New Review: Love/Stories (or But You Will Get Used to It)
For Back Stage.
Here's the review:
Ranging from the comic to the cringe-worthy, these five one-acts by Itamar Moses suit the Flea Theater's downstairs venue because its wide, shallow space renders the fourth wall into a silly convention — like the much of the piece itself.
Love/Stories (or But You Will Get Used to It) opens with a long voiceover from Moses asking for cell phones off and other pre-show admonishments; he adds a heaping teaspoon of pithy comments to ease us into the metatheatrics to come. Then Chemistry Read — about a director (Maren Langdon) and a playwright (Felipe Bonilla) auditioning a bad actor (John Russo) and a good actor (Michael Micalizzi) with a reader (Laurel Holland) — begins. It's a piece without direct address but is staged by director Michelle Tattenbaum so the actors are in the audience's face. It's amuse bouche theatre with a light taste.

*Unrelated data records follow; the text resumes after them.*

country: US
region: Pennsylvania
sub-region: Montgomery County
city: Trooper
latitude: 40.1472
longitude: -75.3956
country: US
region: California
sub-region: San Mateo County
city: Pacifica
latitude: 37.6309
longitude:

Temping, play two, ramps up the actor-audience symbiosis. A woman (Langdon) sits at a desk against the railing before the first row of seats. Adjacent to her desk is another desk with a man (Micalizzi) loudly stapling and stamping papers. On the phone, she delivers a perceptive monologue representing her side of a conversation with an ex that devolves into post-relationship drama. The man reacts drolly, typically shuffling papers to show his compassion for or impatience with her hysterics. The call ends. She yells at the man, then apologizes, then kisses him. All of this two feet from the front row, perhaps six from the rear row. Well done.
But here Moses' writing goes from a nice mix of head and heart into nutty navel-gazing. In Authorial Intent, a newly cohabitating couple (Holland and Micalizzi) breaks up. Instead of the scene ending, however, they relive the scene moment by moment, declaring to us which lines, looks, or blocking elements constituted a "performative instrument" or "formal device." When this ends, we discover the actors were playing actors in a play within the play. Then the male actor hits on the female.

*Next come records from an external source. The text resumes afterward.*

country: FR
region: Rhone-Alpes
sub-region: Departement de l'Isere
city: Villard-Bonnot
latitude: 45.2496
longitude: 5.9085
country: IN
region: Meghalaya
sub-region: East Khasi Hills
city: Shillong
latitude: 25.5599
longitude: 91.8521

In play four, Szinhaz, an edgy Russian director (Bonilla) is interviewed by one of his actors (Langdon) and reveals some dark personal secrets. Here too Langdon must dissolve into tears, which she does nicely, but the scene's point is fuzzy. Indeed, despite Bonilla's grand Russian accent, we're left more alienated than involved.
And piece five, Untitled Short Play, is psychobabbling twaddle. All night long, a reader (Russo) — clearly Moses' stand-in — has appeared at the start and end of each piece, announcing their titles and often stage directions. Now he asks us to watch a man and woman in chairs, rigid in physical and facial expressions, as he tells us about everything they're thinking and feeling. Then he slides into chatter about the difficulties of being a writer — a pity party for one.

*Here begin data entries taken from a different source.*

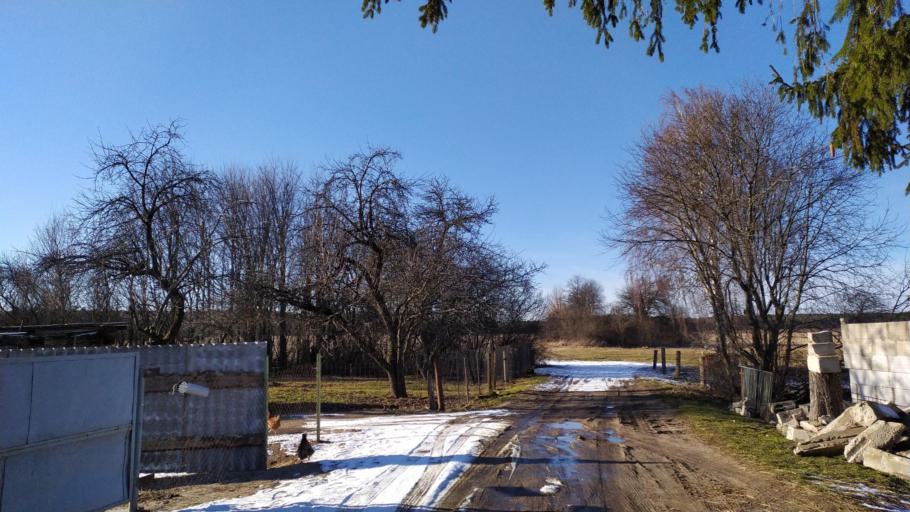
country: BY
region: Brest
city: Kamyanyets
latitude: 52.3753
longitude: 23.8830
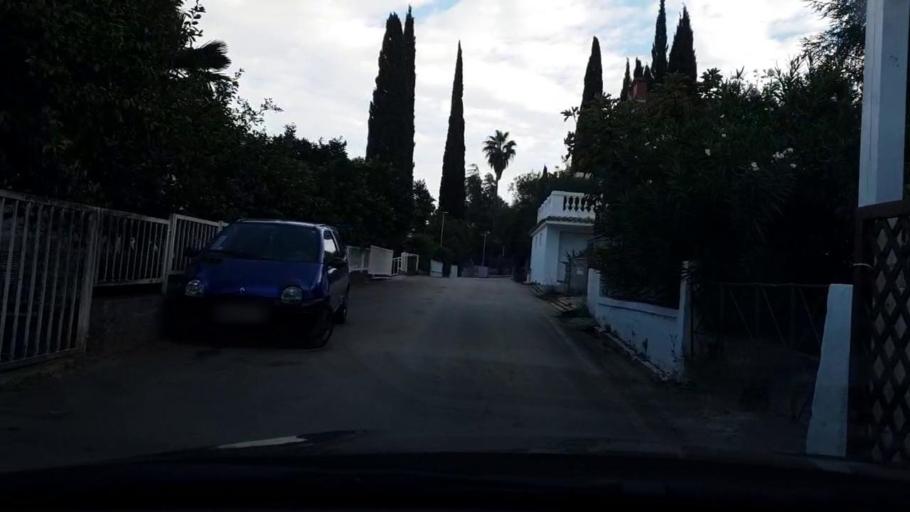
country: ME
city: Igalo
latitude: 42.4360
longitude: 18.5137
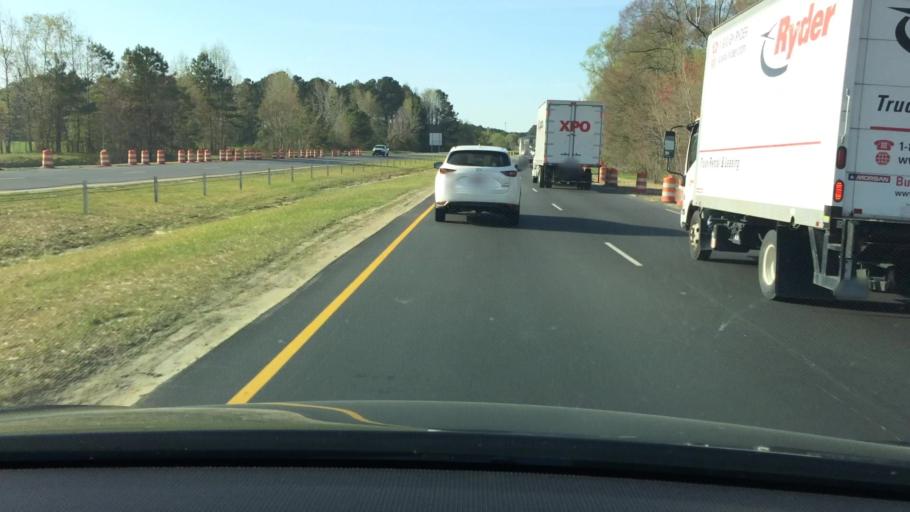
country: US
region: North Carolina
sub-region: Johnston County
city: Selma
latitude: 35.5003
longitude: -78.2799
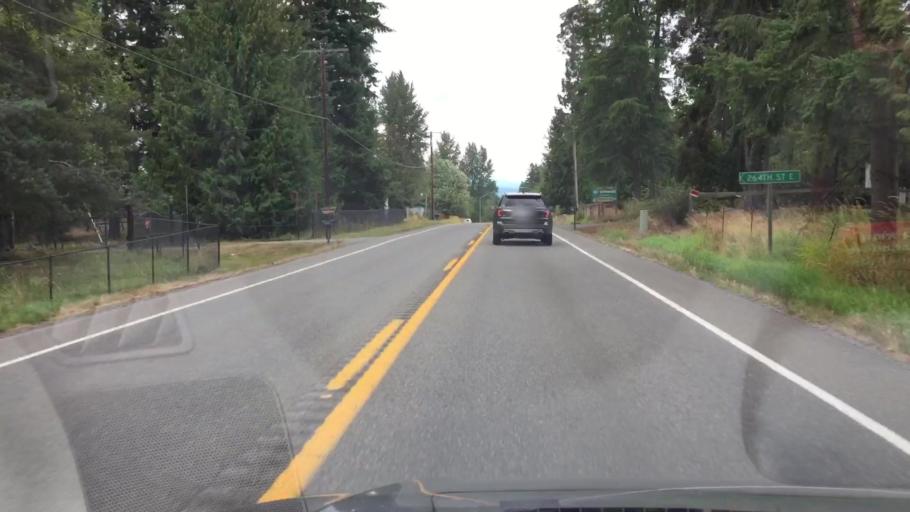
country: US
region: Washington
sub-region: Pierce County
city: Graham
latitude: 47.0192
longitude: -122.2963
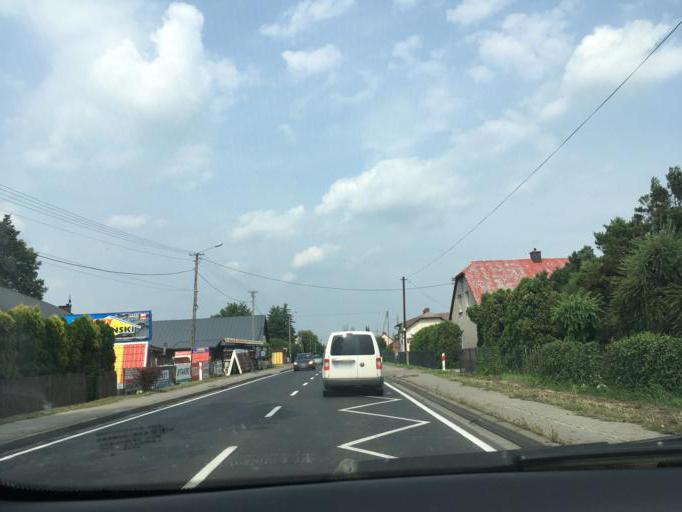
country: PL
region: Lesser Poland Voivodeship
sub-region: Powiat oswiecimski
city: Babice
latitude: 50.0517
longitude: 19.2028
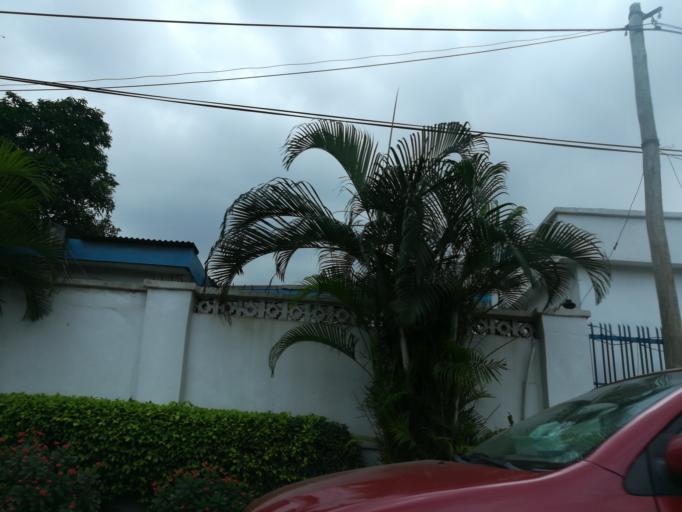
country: NG
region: Lagos
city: Ikeja
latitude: 6.6166
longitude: 3.3461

All the actors belong to the Bats, the Flea's in-house ensemble, so they're used to keeping character in check with the audience so near. I'm always fascinated by them, and these performers are especially loose and lovely. Also nice is Tattenbaum's work, which allows the plays to breathe. The trouble is that Moses is gasping for air.
1 comment:
Moses is a favorite of mine--it's a shame this show doesn't seem up to his usual standards.